◆ **Source information**
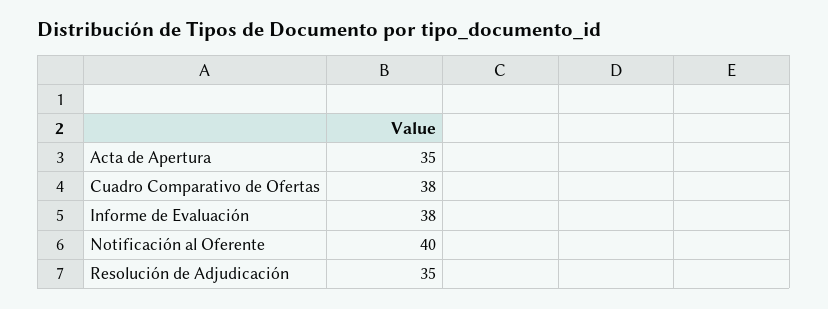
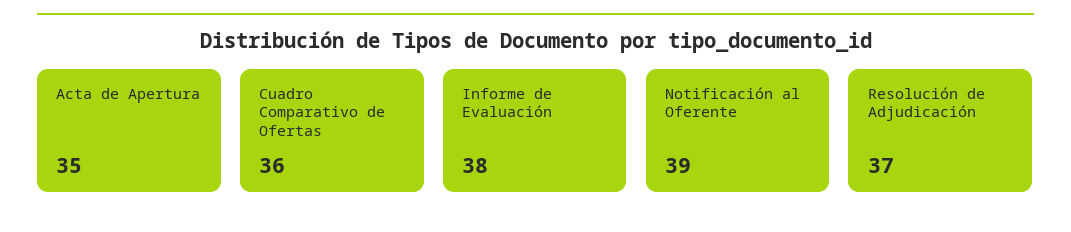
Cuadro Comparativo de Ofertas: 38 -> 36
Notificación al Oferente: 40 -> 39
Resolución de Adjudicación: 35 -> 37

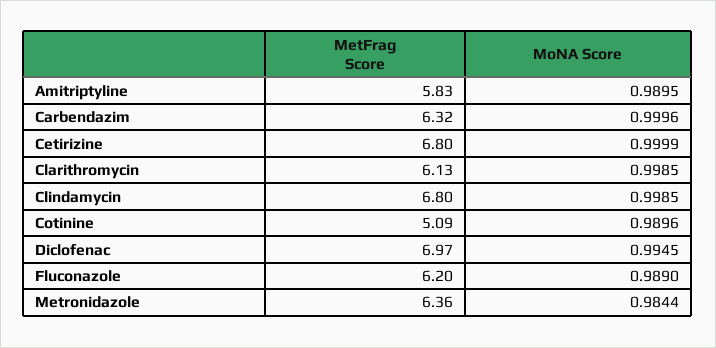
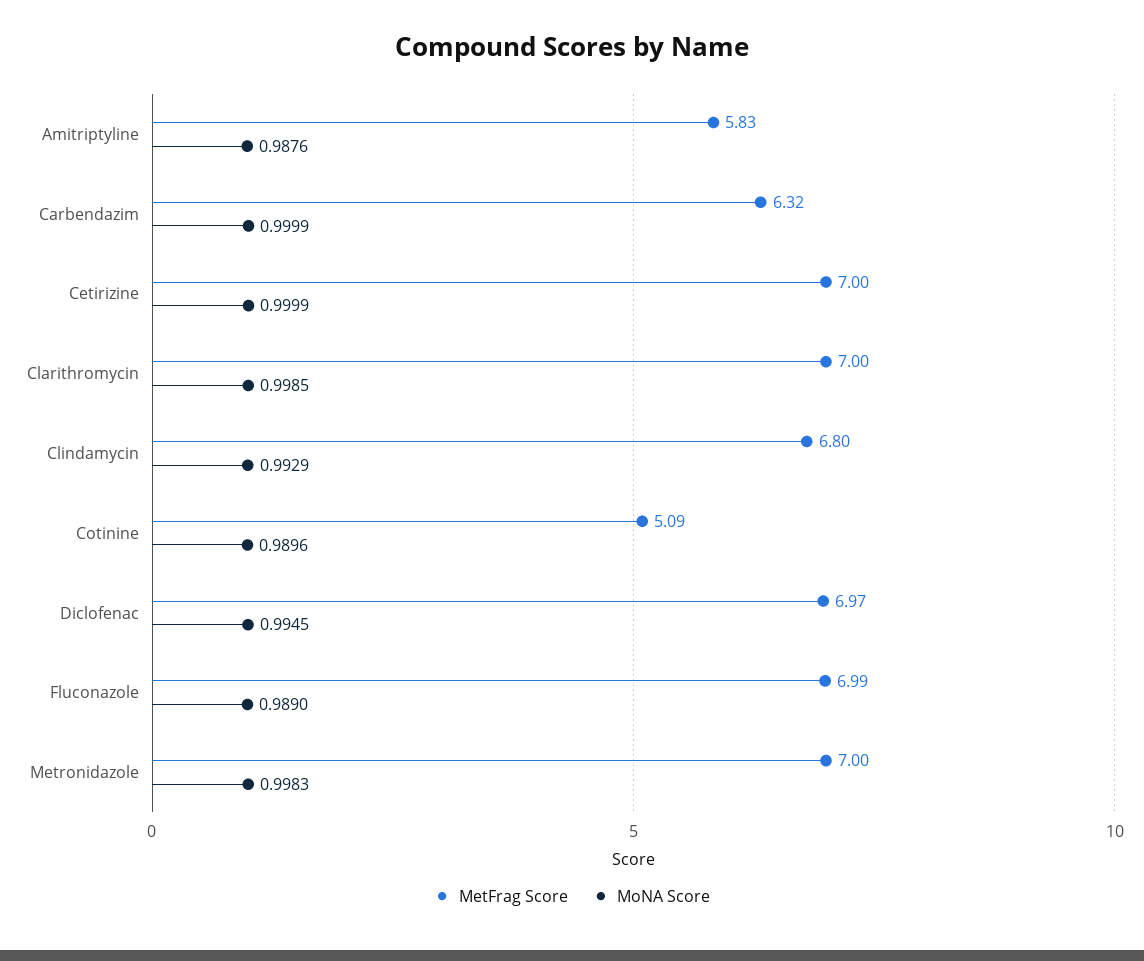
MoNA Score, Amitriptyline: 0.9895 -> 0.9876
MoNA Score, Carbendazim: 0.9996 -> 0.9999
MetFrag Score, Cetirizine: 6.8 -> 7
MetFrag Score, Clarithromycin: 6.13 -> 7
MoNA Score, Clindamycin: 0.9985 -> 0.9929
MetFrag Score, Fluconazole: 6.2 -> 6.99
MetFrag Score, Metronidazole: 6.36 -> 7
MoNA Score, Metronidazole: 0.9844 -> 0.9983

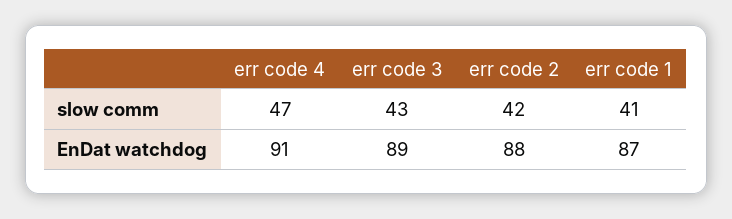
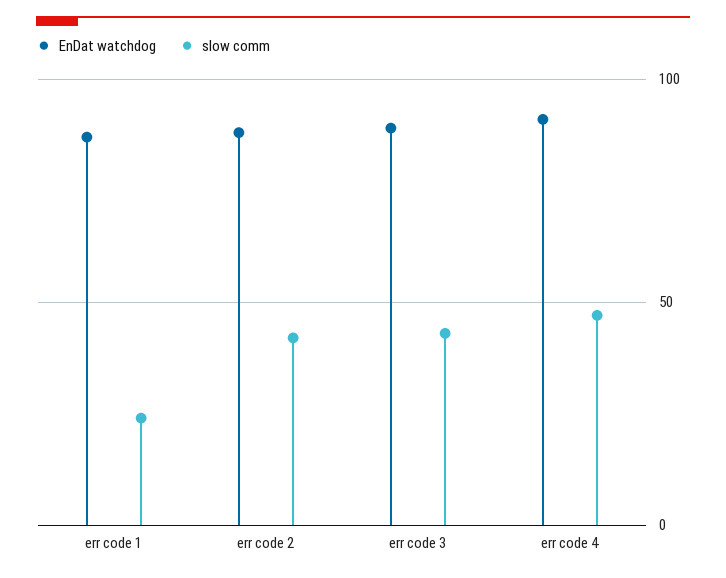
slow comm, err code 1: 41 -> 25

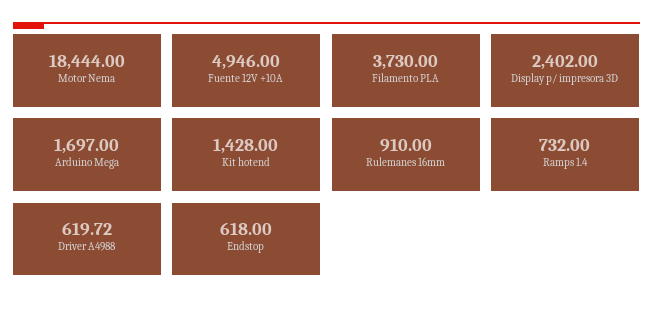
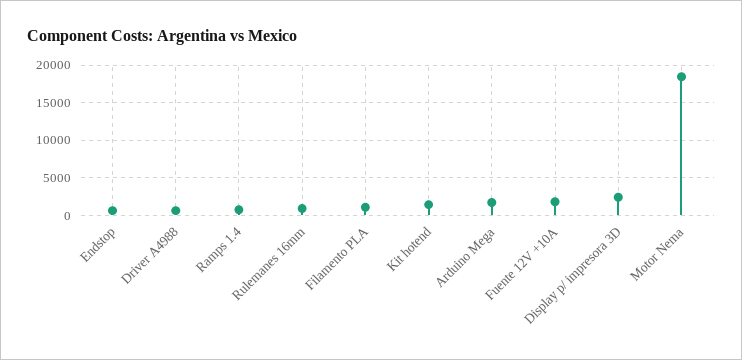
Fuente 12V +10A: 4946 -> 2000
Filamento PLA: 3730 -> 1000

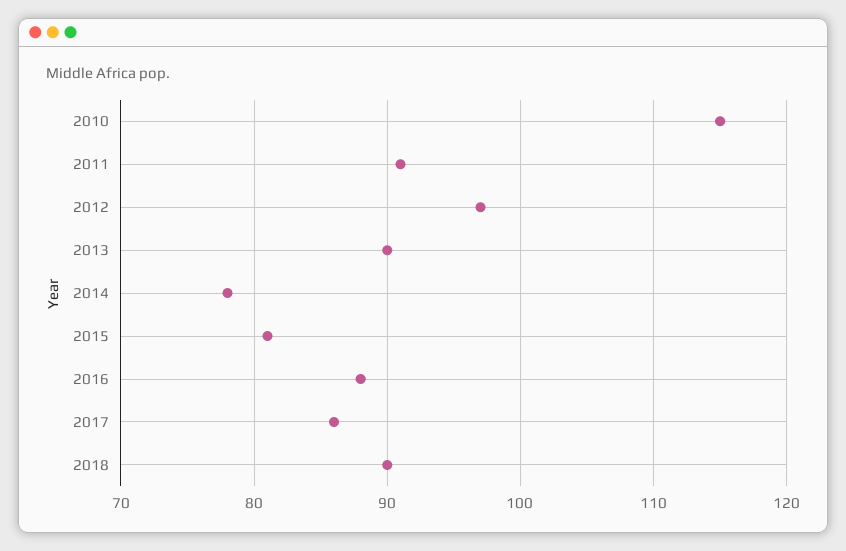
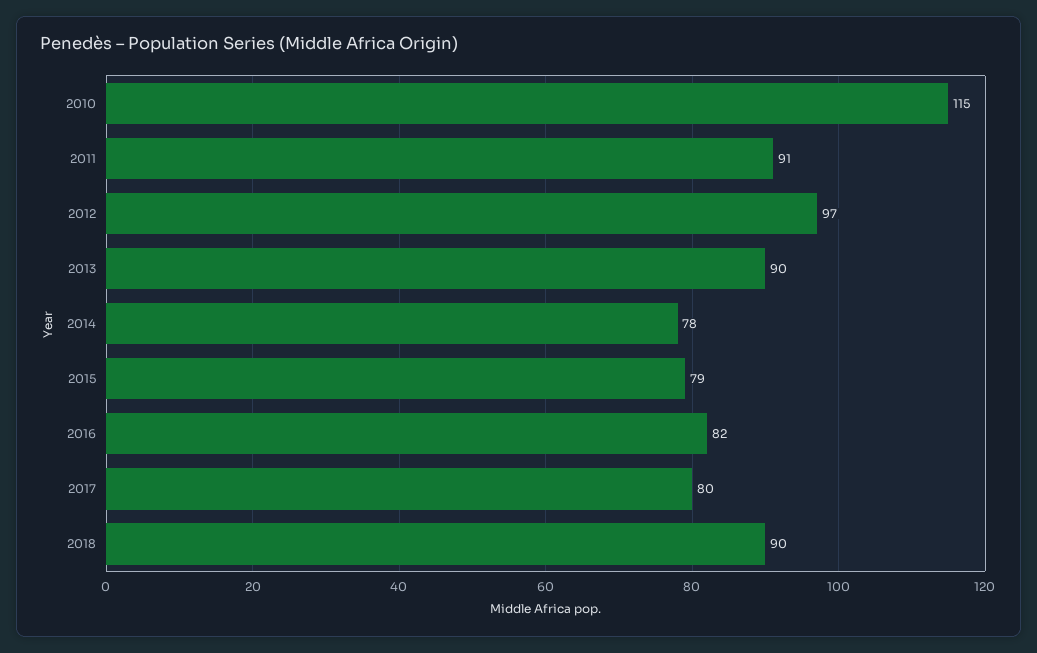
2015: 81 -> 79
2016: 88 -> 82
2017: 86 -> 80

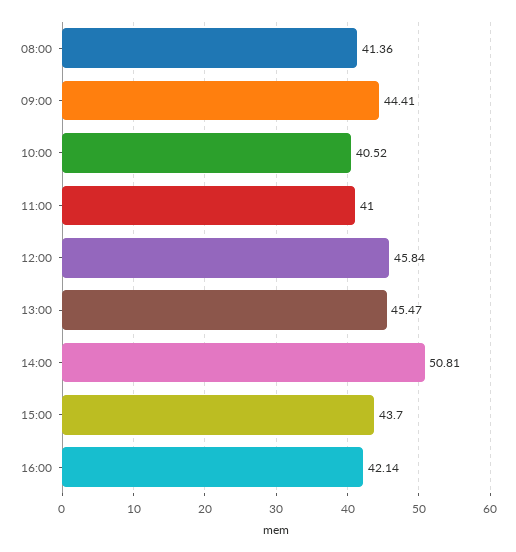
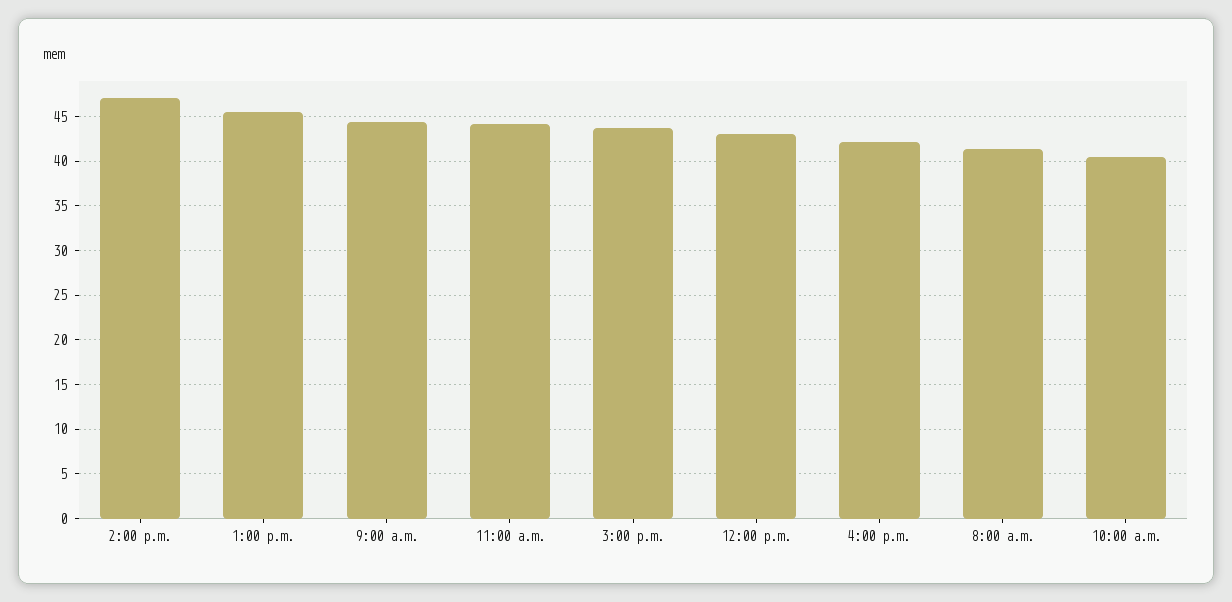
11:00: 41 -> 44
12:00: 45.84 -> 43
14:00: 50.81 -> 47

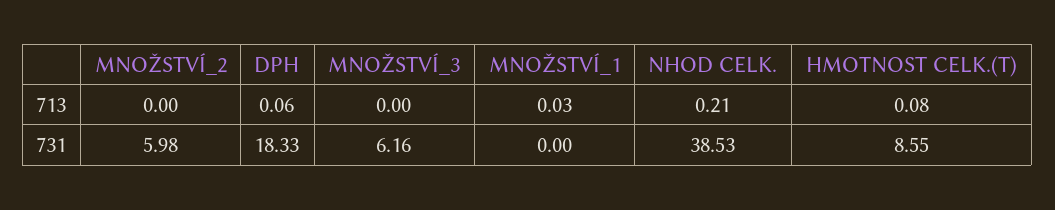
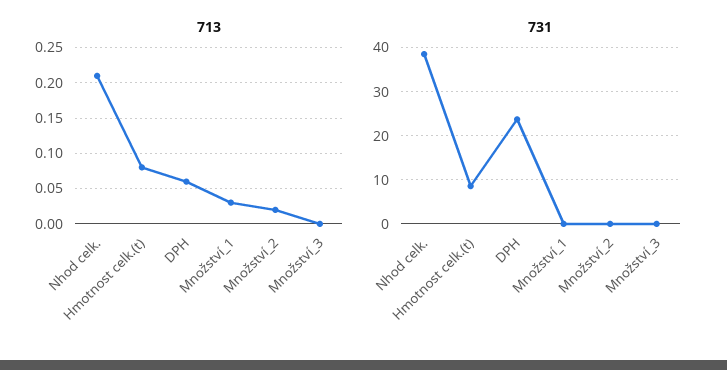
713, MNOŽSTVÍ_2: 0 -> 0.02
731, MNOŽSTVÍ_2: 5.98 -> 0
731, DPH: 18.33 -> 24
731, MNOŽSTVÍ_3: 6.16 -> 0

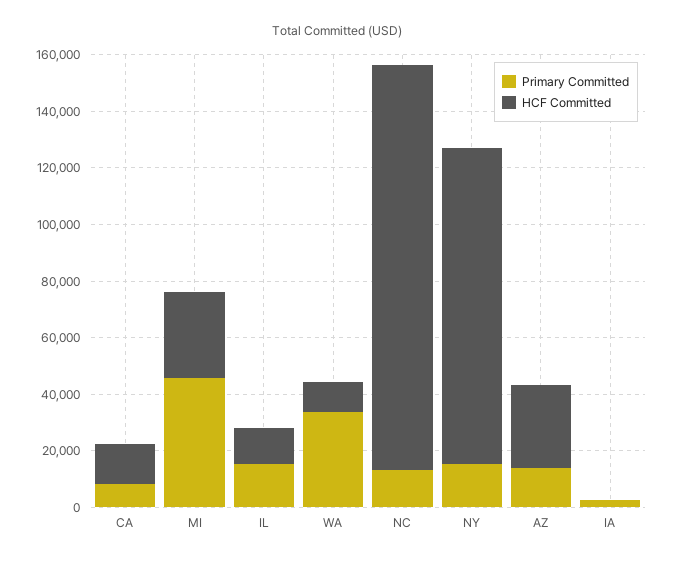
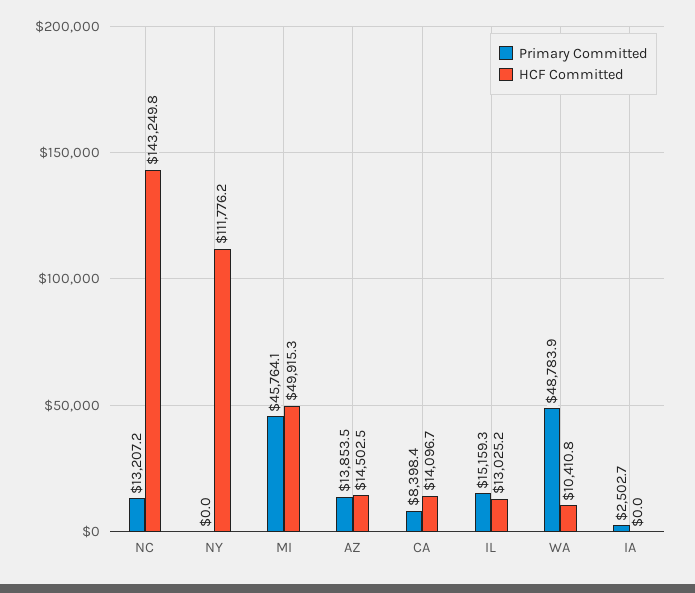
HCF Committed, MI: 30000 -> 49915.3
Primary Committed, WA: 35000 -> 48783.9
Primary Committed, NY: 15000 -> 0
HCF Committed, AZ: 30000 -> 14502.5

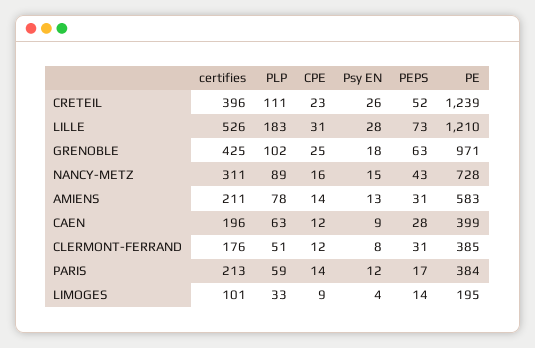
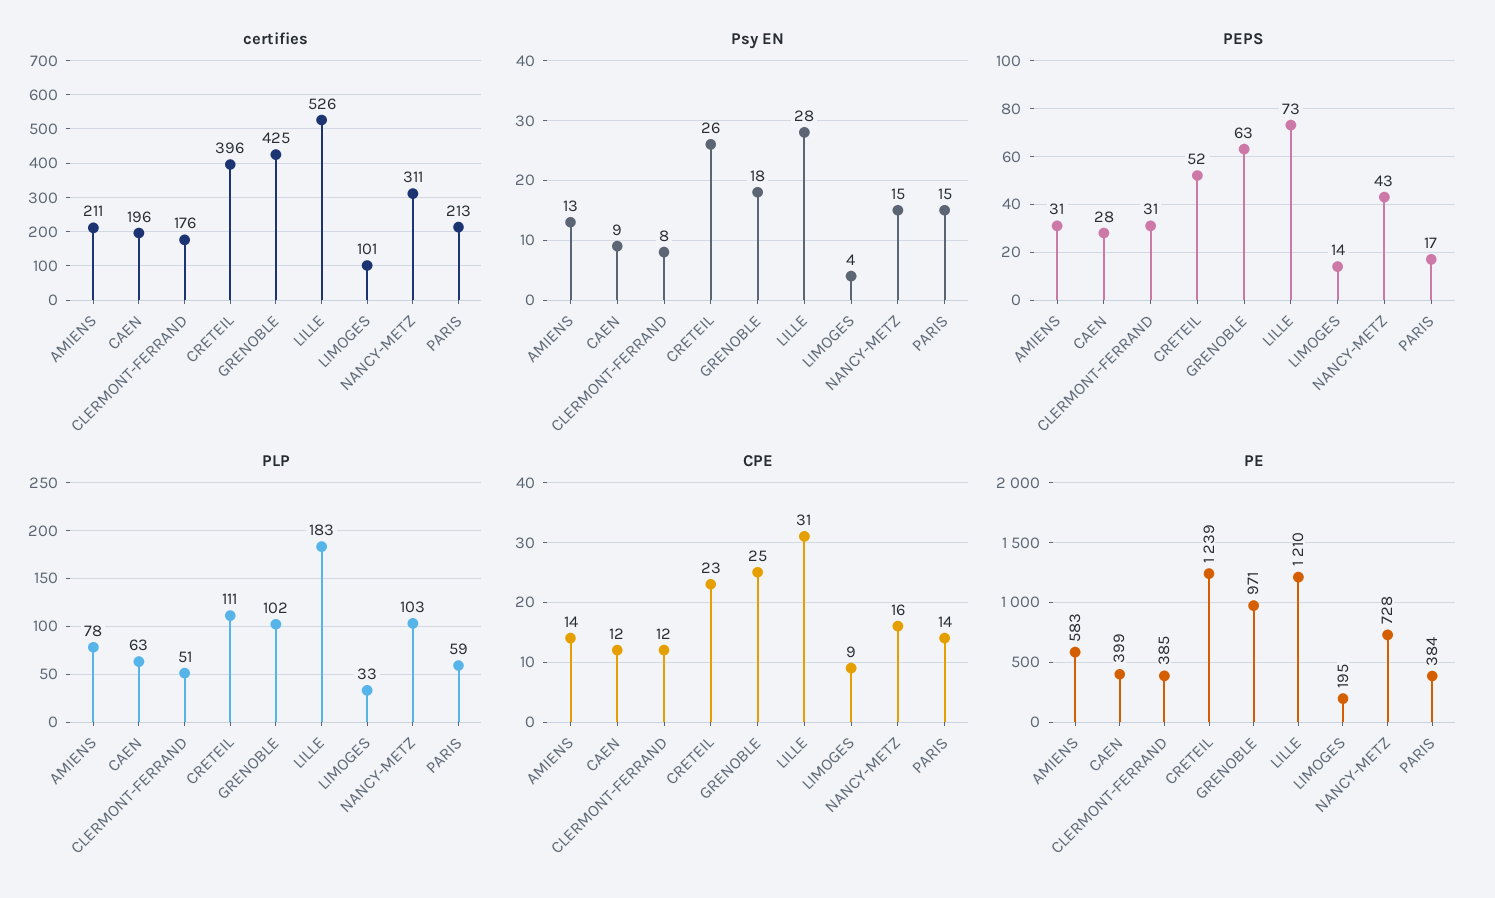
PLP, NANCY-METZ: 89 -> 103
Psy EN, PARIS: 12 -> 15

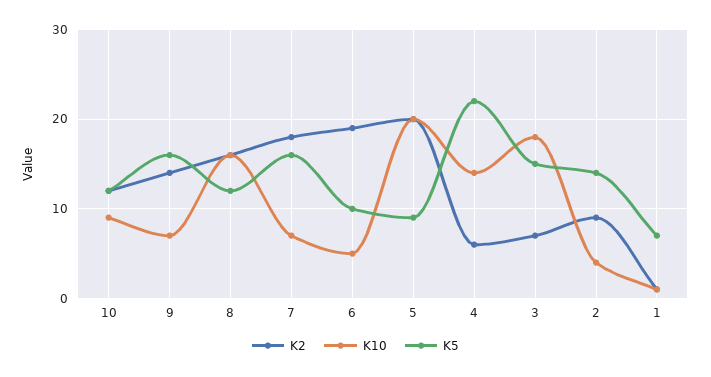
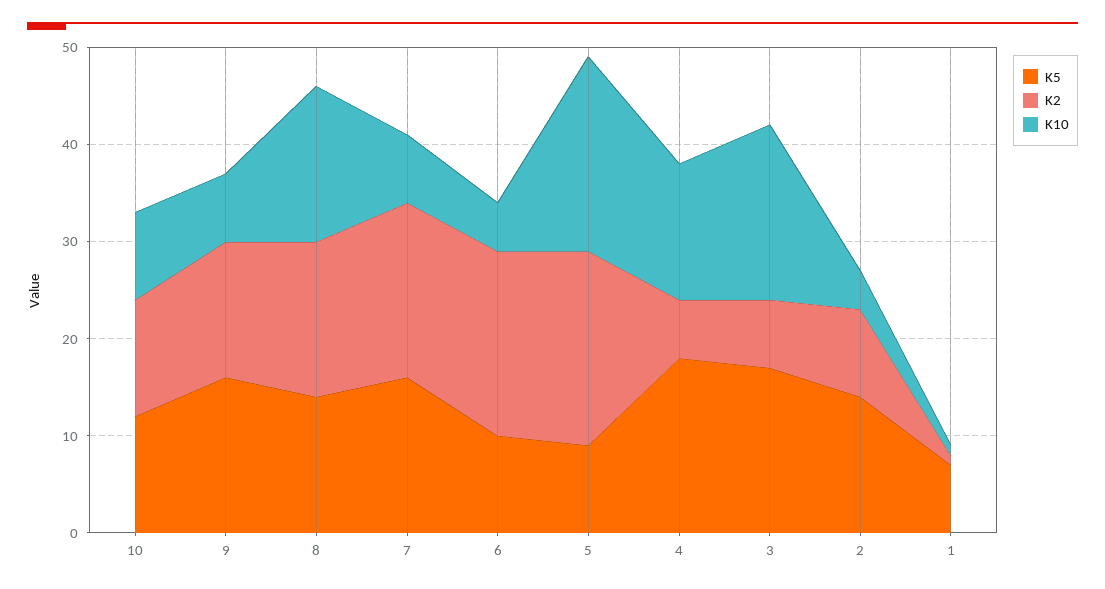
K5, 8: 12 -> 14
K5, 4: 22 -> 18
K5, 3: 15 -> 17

◆ **Your instructions**
Write out exactly, please, the lines that start at the one containing "Fuente 12V +10A: 4946 -> 2000" and run through the final line of the entries, both included, leaving pictures out.

◆ **Written response**
Fuente 12V +10A: 4946 -> 2000
Filamento PLA: 3730 -> 1000

2015: 81 -> 79
2016: 88 -> 82
2017: 86 -> 80

11:00: 41 -> 44
12:00: 45.84 -> 43
14:00: 50.81 -> 47

713, MNOŽSTVÍ_2: 0 -> 0.02
731, MNOŽSTVÍ_2: 5.98 -> 0
731, DPH: 18.33 -> 24
731, MNOŽSTVÍ_3: 6.16 -> 0

HCF Committed, MI: 30000 -> 49915.3
Primary Committed, WA: 35000 -> 48783.9
Primary Committed, NY: 15000 -> 0
HCF Committed, AZ: 30000 -> 14502.5

PLP, NANCY-METZ: 89 -> 103
Psy EN, PARIS: 12 -> 15

K5, 8: 12 -> 14
K5, 4: 22 -> 18
K5, 3: 15 -> 17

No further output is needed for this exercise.